The California secretary of state confirmed in late April that proponents of the Republican-led effort to recall Newsom had gathered the more than 1.4 million valid signatures that were needed to initiate the recall. But state officials have yet to officially call or schedule the election because there are still a number of bureaucratic steps that must be completed.
The recall has been fueled by anger over the restrictions the governor put in place to curb the spread of Covid throughout last year and during an alarming surge in cases during the winter holiday months. California has been one of the slowest states to get children back to school.
Only 4 in 10 likely voters said they would vote to recall Newsom in a recent poll by the Public Policy Institute of California. His approval ratings are stable at above 50%, and his allies hope his political standing will improve as Covid cases continue to drop and he steers the state toward a full reopening by June 15.
The state-funded stimulus checks would add to the three rounds of federal stimulus payments that were delivered over the past year to millions of Californians. The most recent round, which was approved by Congress in March, sent more than 160 million payments to households across the country that were worth up to $1,400 per person.
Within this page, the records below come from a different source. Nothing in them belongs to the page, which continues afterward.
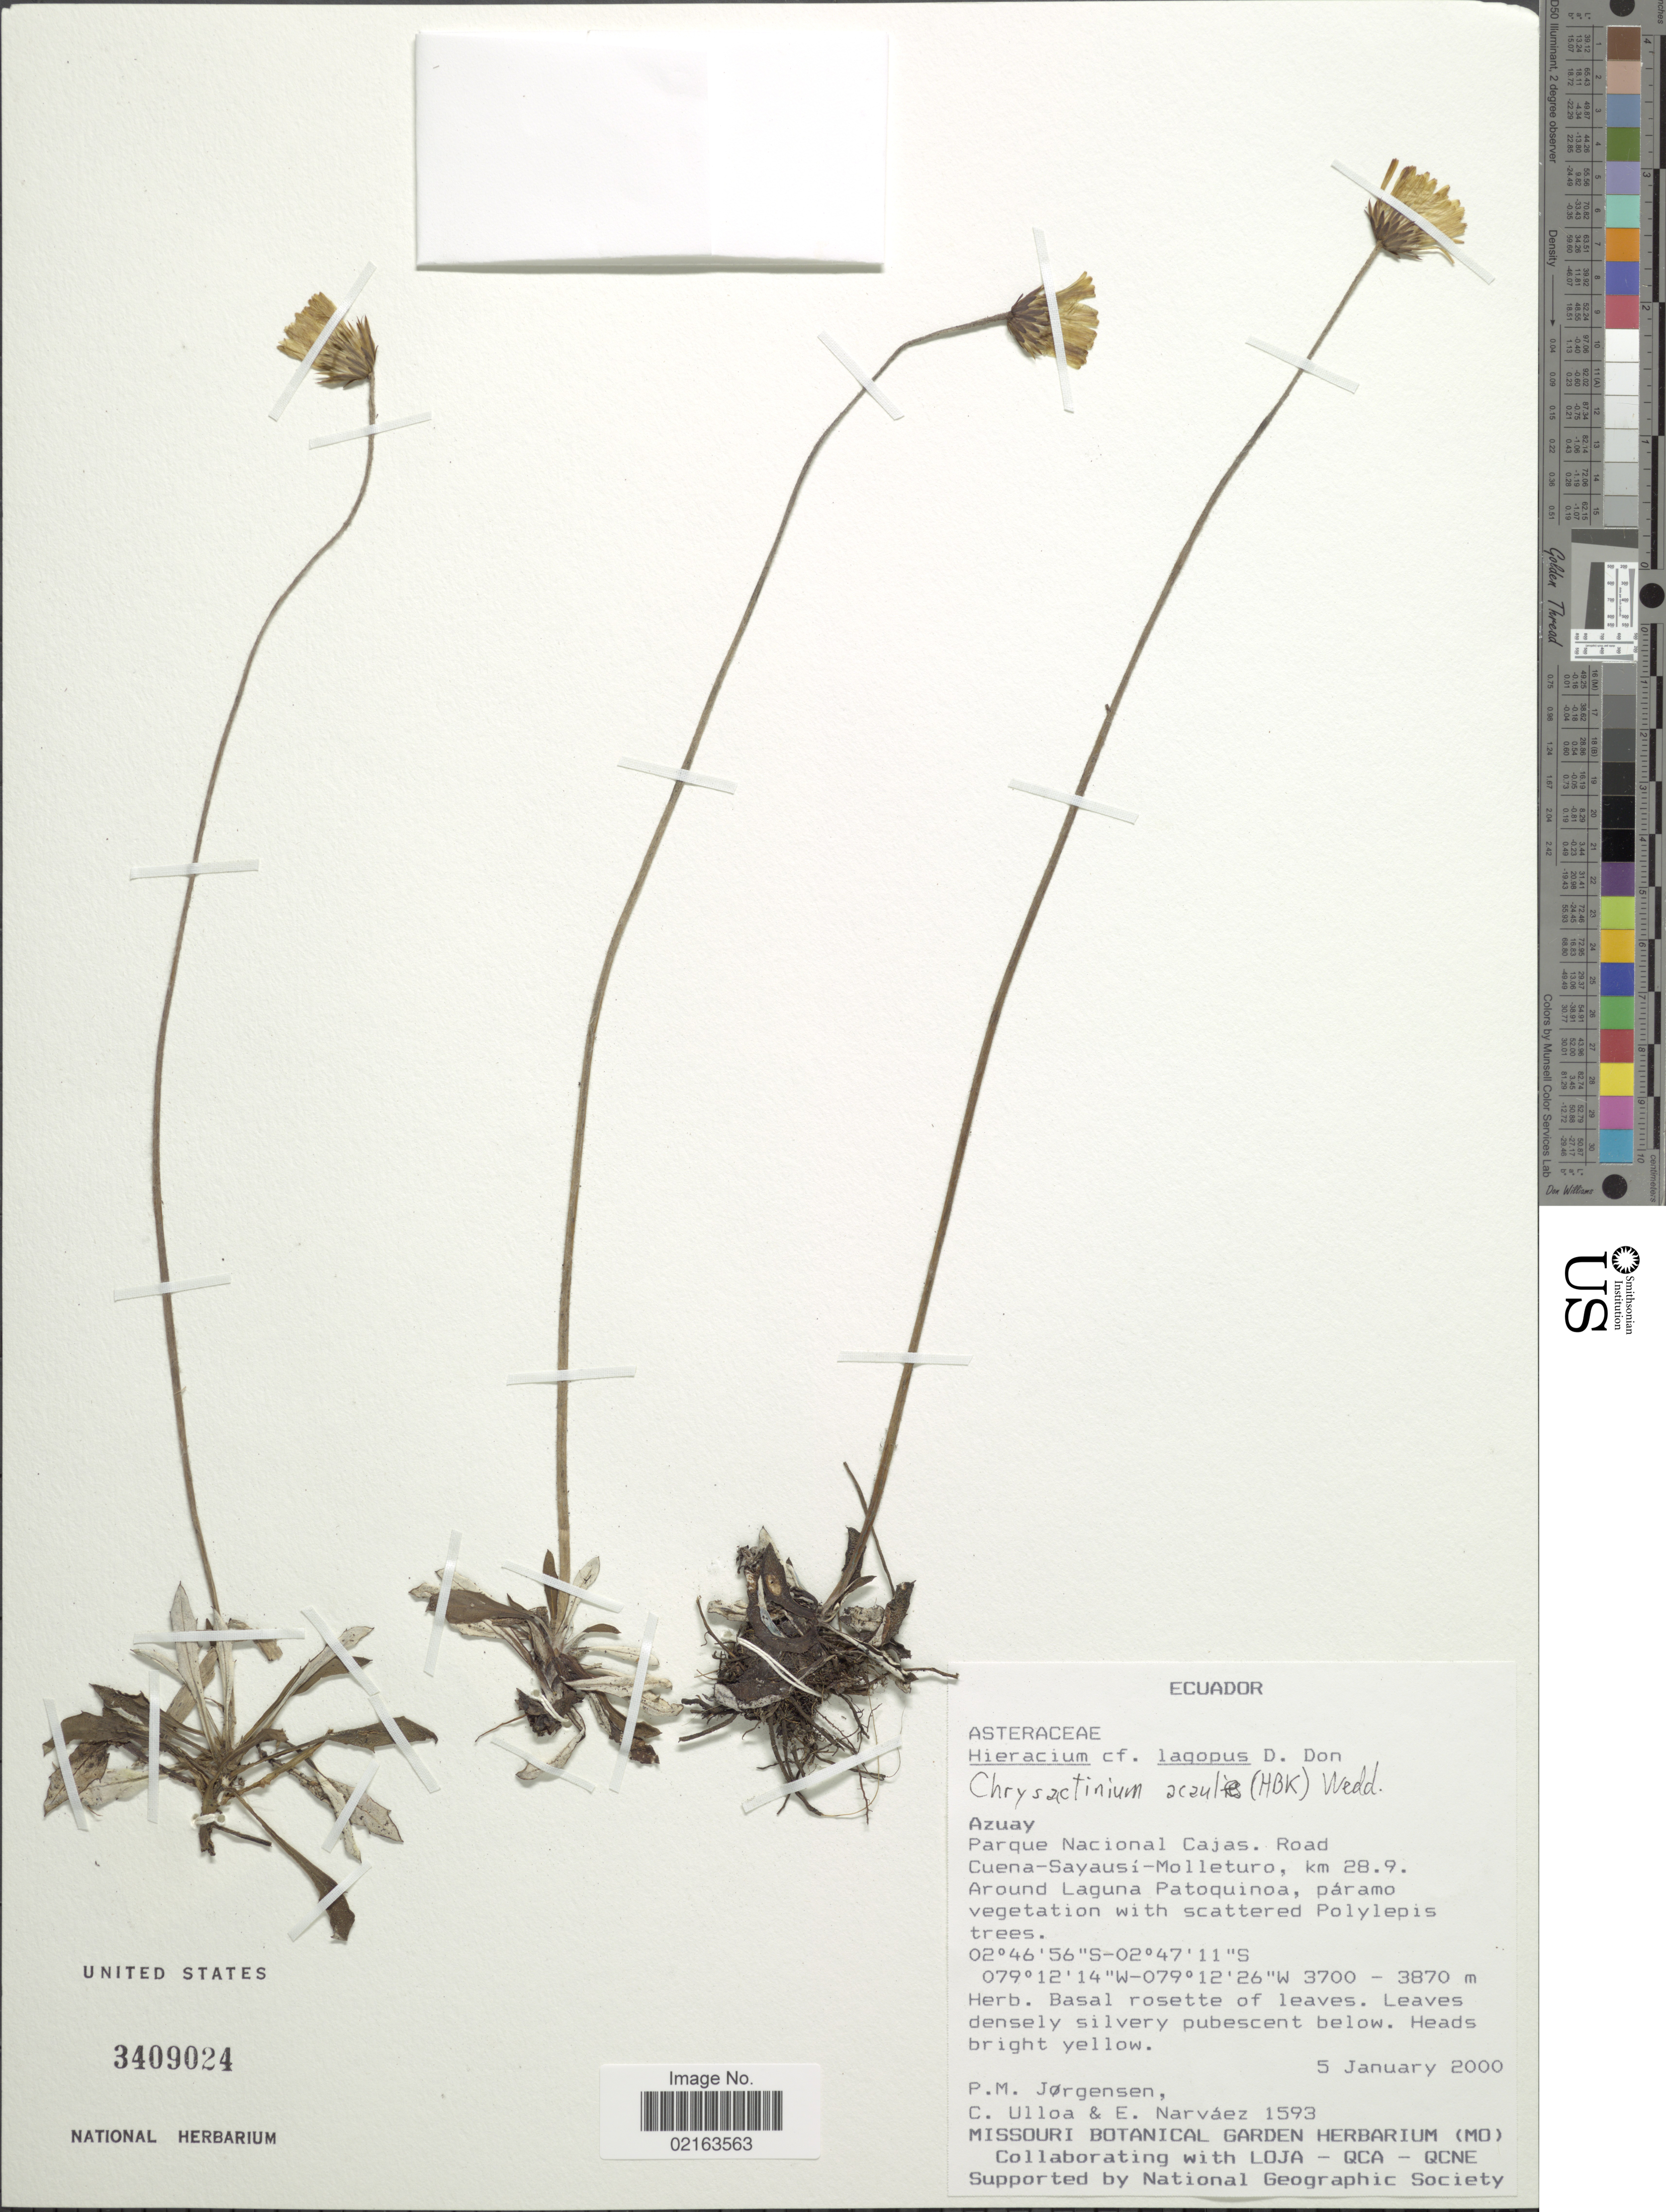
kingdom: Plantae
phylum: Tracheophyta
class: Magnoliopsida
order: Asterales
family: Asteraceae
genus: Chrysactinium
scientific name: Chrysactinium acaule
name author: (Kunth) Wedd.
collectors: P. Jørgensen, C. Ulloa & E. Narváez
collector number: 1593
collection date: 2000-01-05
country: Ecuador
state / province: Azuay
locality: Azuay. Parque Nacional Cajas. Road Cuena-Sayausí-Molleturo, km 28.9. Around Laguna Patoquinoa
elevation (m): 3700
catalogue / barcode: US 3409024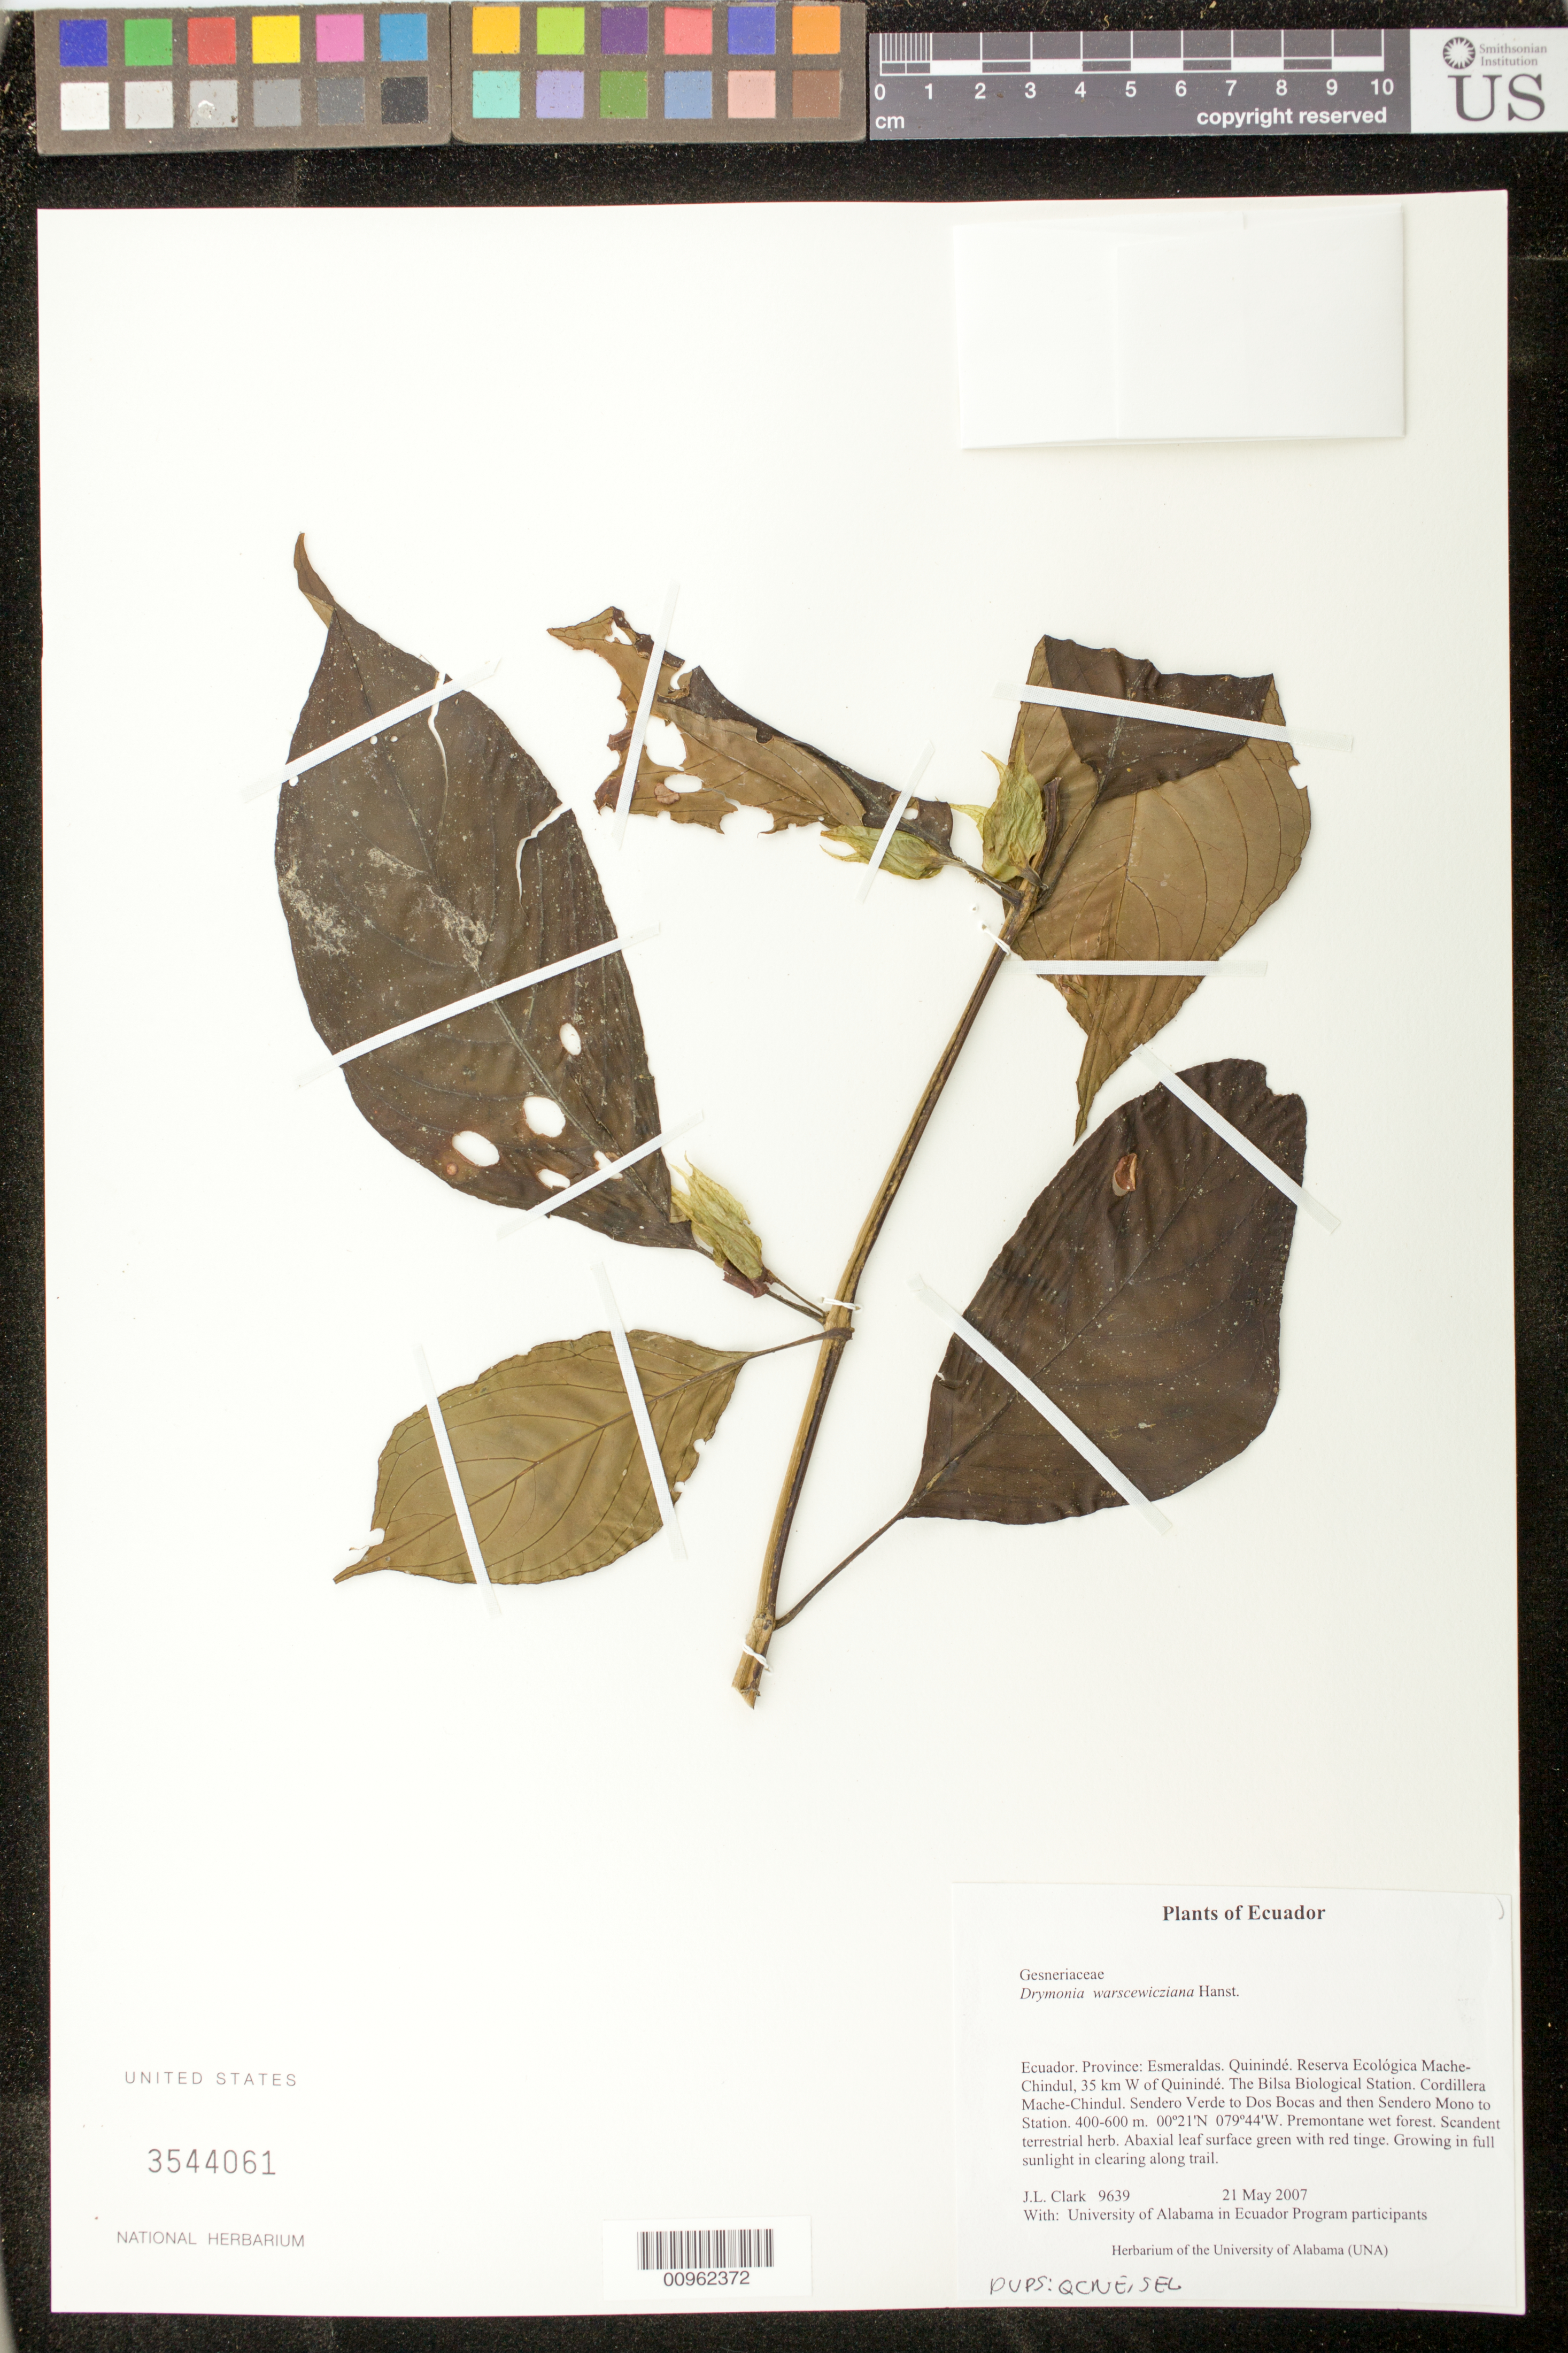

An estimated 8.8 million Californians were eligible.
The full amount went to individuals who earn less than $75,000 a year and married couples earning less than $150,000. But then the payments gradually phased out as income goes up. Individuals who earn at least $80,000 a year and married couples who earn at least $160,000 were completely cut off.
California swimming in funds
The budget surplus is the result of a booming stock market and the rapid but uneven economic recovery, which is translating into big capital-gains tax revenue from wealthy California residents.
The state is also set to receive more than $27 billion in federal aid, the US Treasury Department announced Monday. It is part of the $350 billion Coronavirus State and Local Fiscal Recovery Funds program, which was created by the Democrats’ $1.9 trillion rescue package in March to address pandemic-fueled revenue losses and increased expenses. The money can also be used to assist struggling residents and businesses.
Asked about states with large surpluses receiving the rescue funds, a senior administration official said they could use it to help those in need and for more “transformative” improvements.
“These are still areas where there is a lot of hurting,” the official said, noting the large number of homeless residents in the Los Angeles area. “It’s not just about a strong recovery, it’s about a more equitable recovery as well.”
Newsom announced last month that small businesses hit hardest by the pandemic will receive a $6.2 billion tax cut over the next six years. Under the legislation he signed, Paycheck Protection Program loans that businesses received from the federal government during the pandemic that were forgiven will not be counted as taxable income, and these businesses can also deduct the costs of expenses that those loans paid for.
The Golden State also enjoyed a multibillion-dollar budget surplus in 2013, after years of major shortfalls in the wake of the Great Recession. Then-Gov. Jerry Brown sought to use it to increase funding for education, pay down debt and set aside money in a reserve fund.
This story has been updated with more details on California’s finances.